A headless browser also has the ability to store cookies and it may happen that the snapshots will contain changes triggered by them.
We were involved in consulting on a Dynamic Rendering implementation. If a cookie stored in the browser didn’t match the language of a given page, the cookies triggered a redirection to a homepage. Of course, it was buggy from an international SEO point of view, but it also had extremely negative consequences on indexing. Unfortunately, Puppeteer, installed on the server to render the pages, stored the cookies and it received a redirection as normal users did. A large amount of URLs contained the home page view rather than the content of a given page.
Site speed is something that will not only impact crawling speed but also affect user experience. JS-powered websites might be extremely heavy and if you do not follow the best practices of shipping the resources with performance in mind, your users will suffer from a laggy application.
Lighthouse and Webpagetest are some of the best free tools for testing performance in a lab environment. They can reveal the bottlenecks and give hints on what to improve. These tools help you to capture the metrics in given conditions, however, they do not provide information on how real users perceive the performance of your website. Invaluable insights are given by the Chrome User Experience Report where you can see how real users perceive performance. These metrics are captured for users using the Chrome browser. Below you will see what may happen after the change to the JS framework. Until November, it was a standard, static website. Then they switched to a JS framework and the data from the CRUX report showed the following impact on users.
81% of users perceived FCP as slow. This number was doubled in comparison to the previous months! The users did not appreciate the change and the website owners are faced with the long road to performance improvement.
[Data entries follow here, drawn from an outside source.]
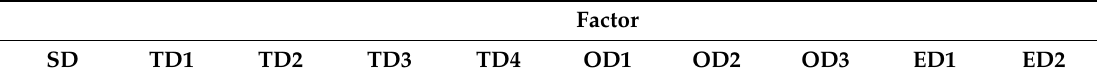
Table 2. Factor analysis and alpha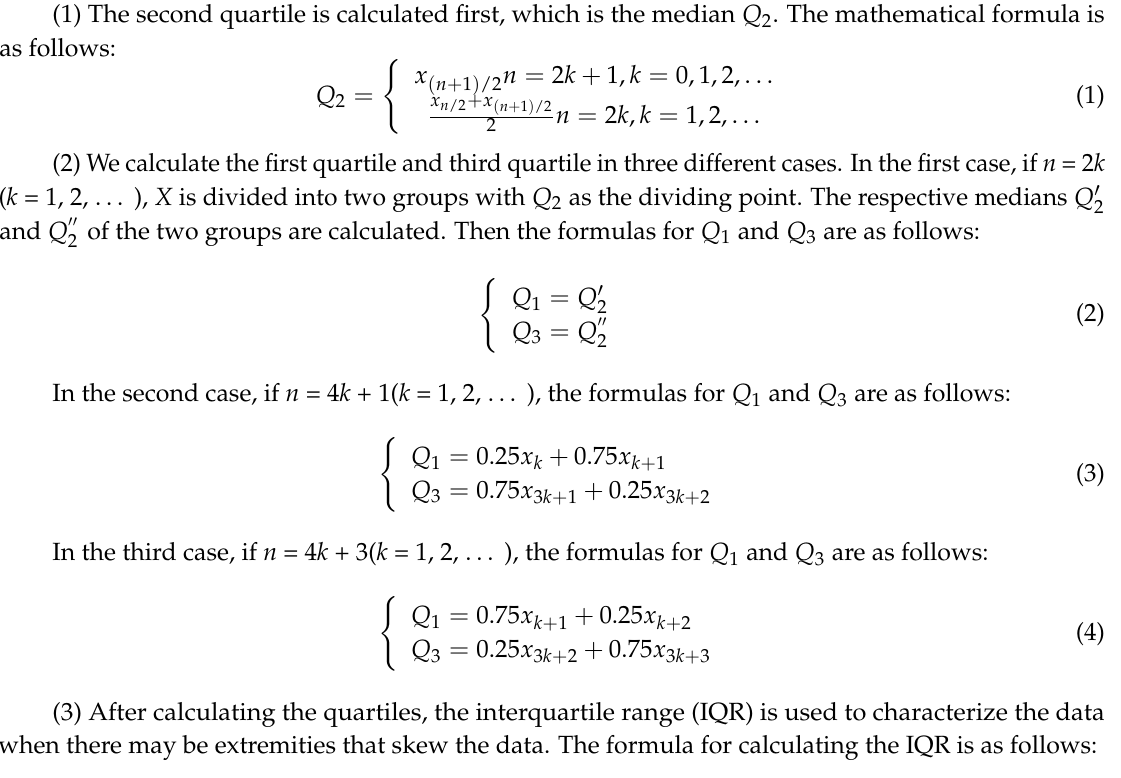
Figure 4. The principle of quartiles.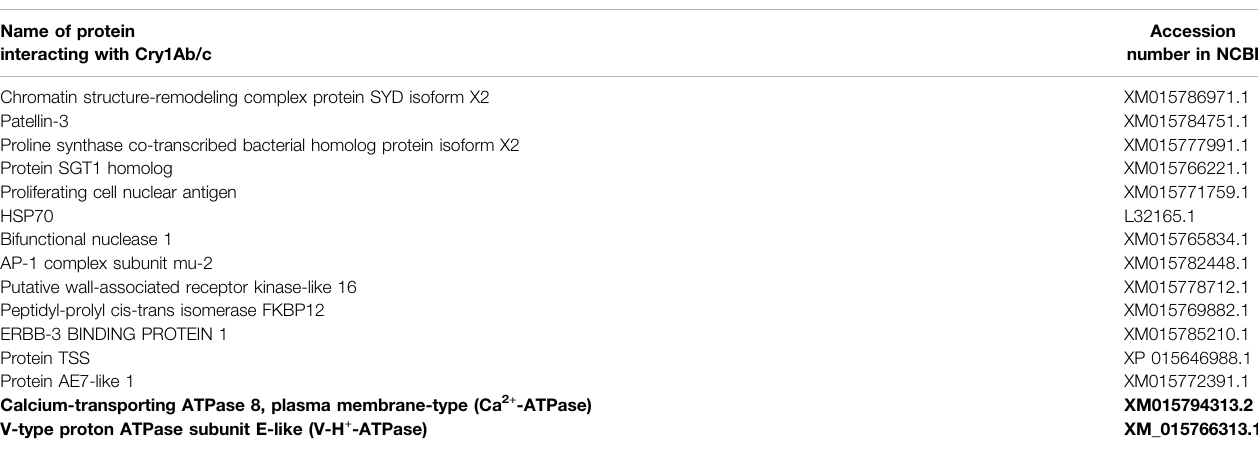
TABLE 1 | Detailed gene names and accession numbers of positive clones that interact with Cry1Ab/c protein. Name of protein interacting with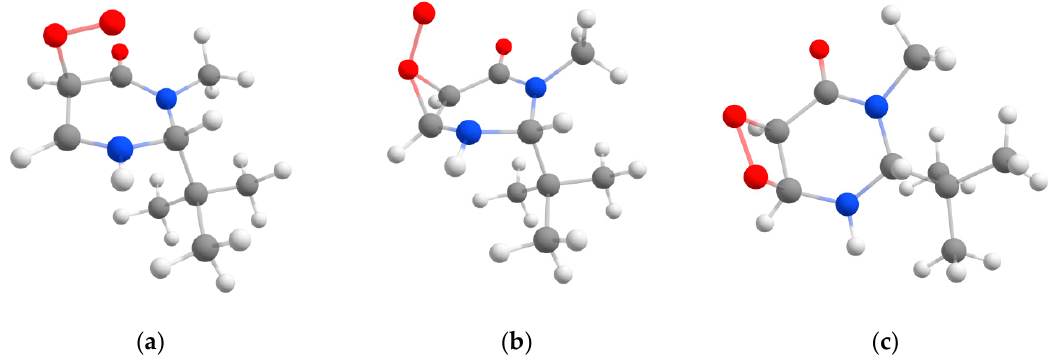
Figure 8 . The proposed intermediates studied of the peroxidation reaction: ( a ) Biradical or zwitterion (dipolar), ( b ) perepoxide, and ( c ) 1,2-dioxetane.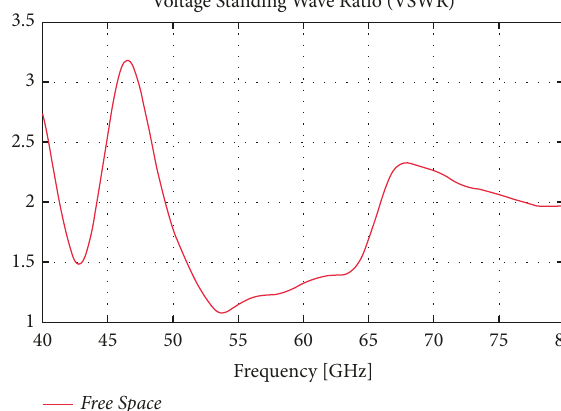
Figure 19: VSWR curve of the 1 × 2 antenna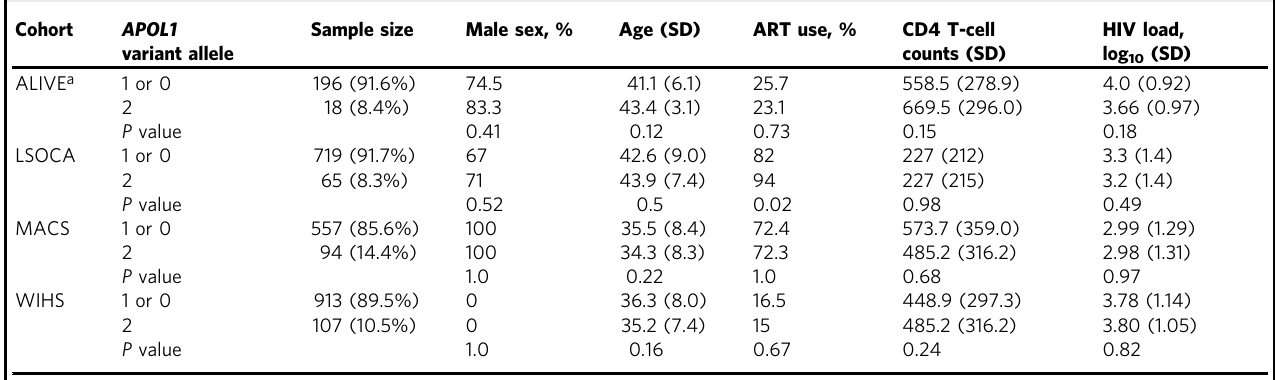
Table 1 Baseline characteristics of seroprevalent participants with HIV infection at study entry by APOL1 variant allele counts in the ALIVE, WIHS, MACS, and LSOCA cohorts.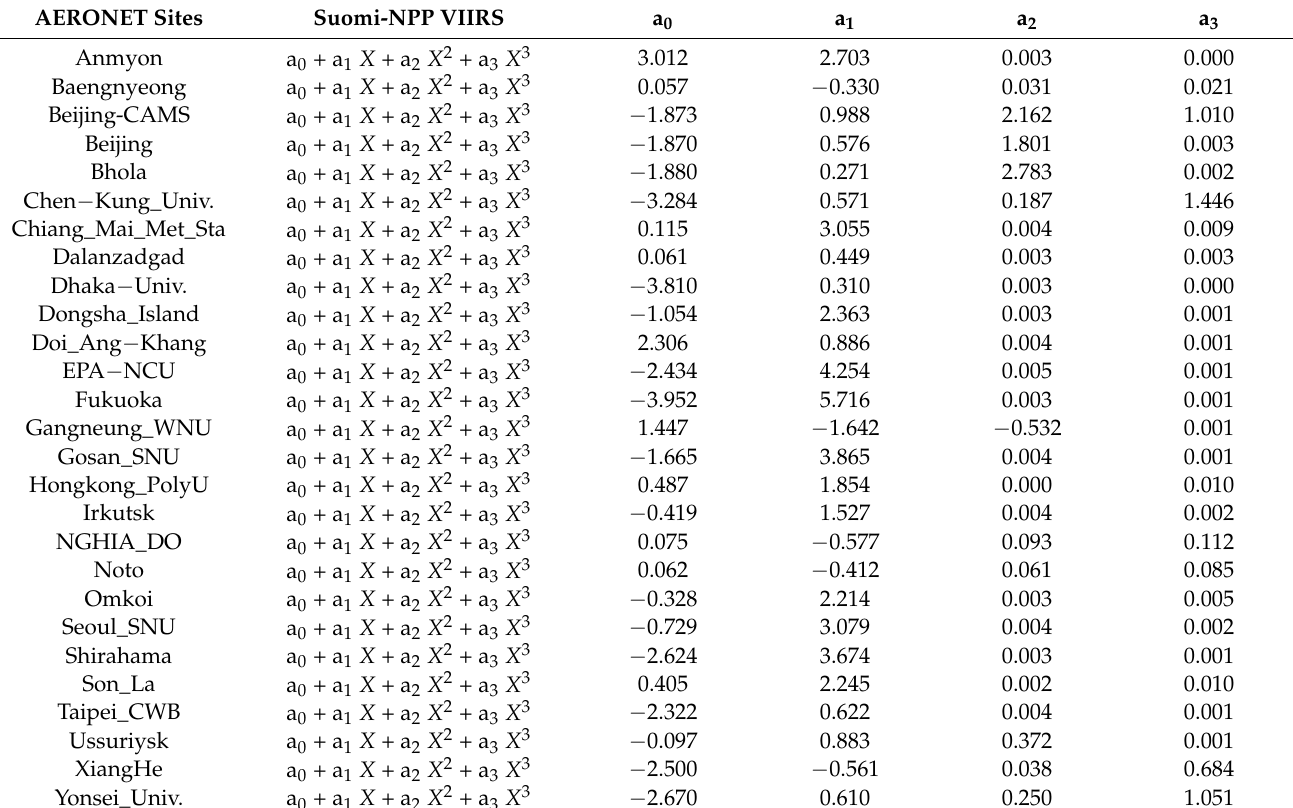
Table A4. Summary coefficients of Suomi-NPP/VIIRS AOD products during 2016 in training data ( X = AOD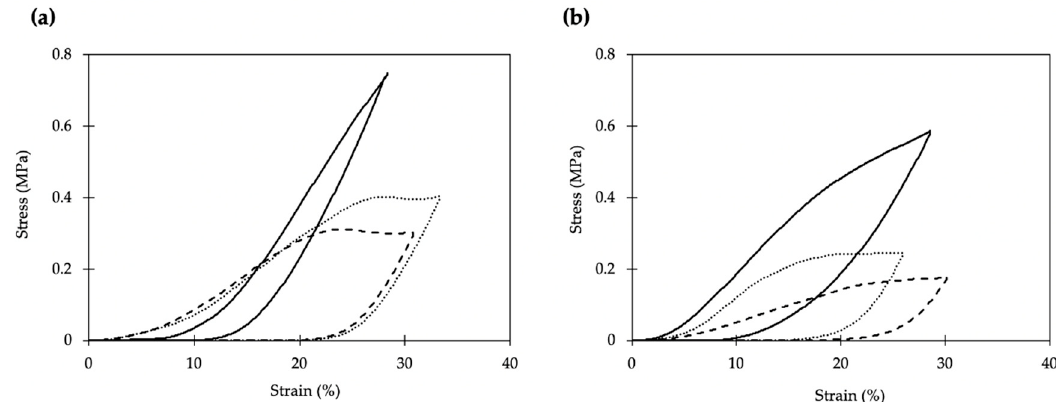
Figure 4. Stress-strain response under uniaxial compression of the manufactured scaffolds: ( a ) PCL50BA formulations, and ( b ) PCL75BA formulations with different drug (K) contents (0, 5, and 10 wt.%). Legend: black line (0 K); dotted line (5 K) and dashed line (10 K).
This is not strictly SEO-related advice. The analyzing and debugging of JS-powered websites moves us to a different level of technical analysis. SEOs need to understand what happens on the server and how exactly the page is rendered.
The web has moved from plain HTML – as an SEO you can embrace that. Learn from JS devs & share SEO knowledge with them. JS’s not going away.
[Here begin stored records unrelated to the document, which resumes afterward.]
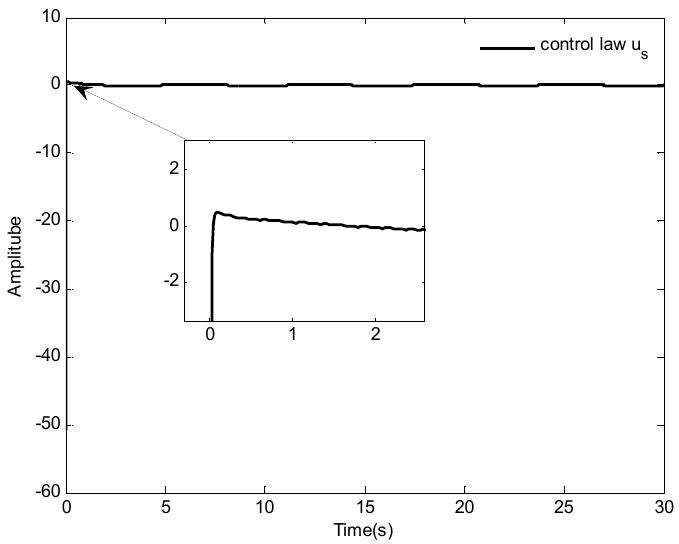
( t ) u t . Figure 17. The curve of control input u s s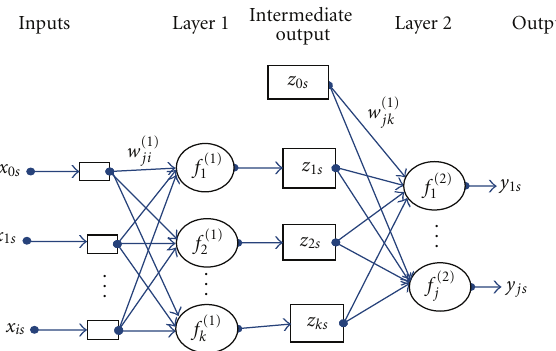
Figure 3: Two-layer feedforward neural network of the SBLLM.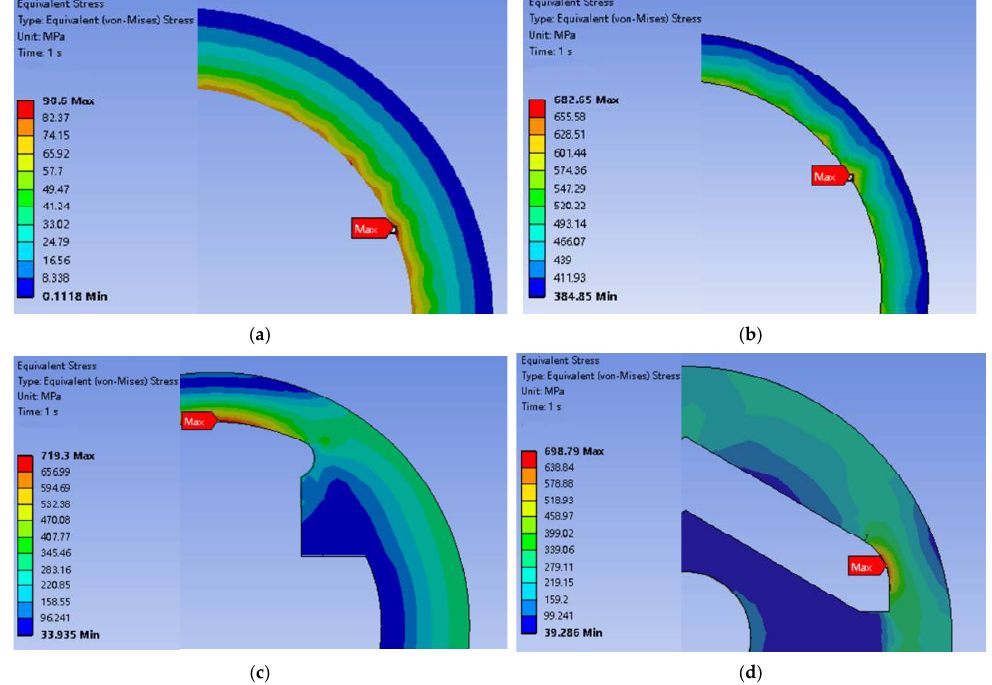
Figure 4. Mechanical stress distribution in the rotor at rated operation conditions (160 krpm). ( a ) M1; ( b ) M2; ( c ) M3; ( d ) M4.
— 🍌 John 🍌 (@JohnMu) August 8, 2017
JS websites all share the commonality of having extremely unique issues and many times they are not easy to capture and explain. SEOs need to learn how to communicate to developers and cooperate with them. Explaining complex and tricky issues in very precise words is now even more important than it was before.
I feel that the biggest issue with implementing SEO is the miscommunication between SEOs and dev teams. In the new world, there is little space for misunderstanding.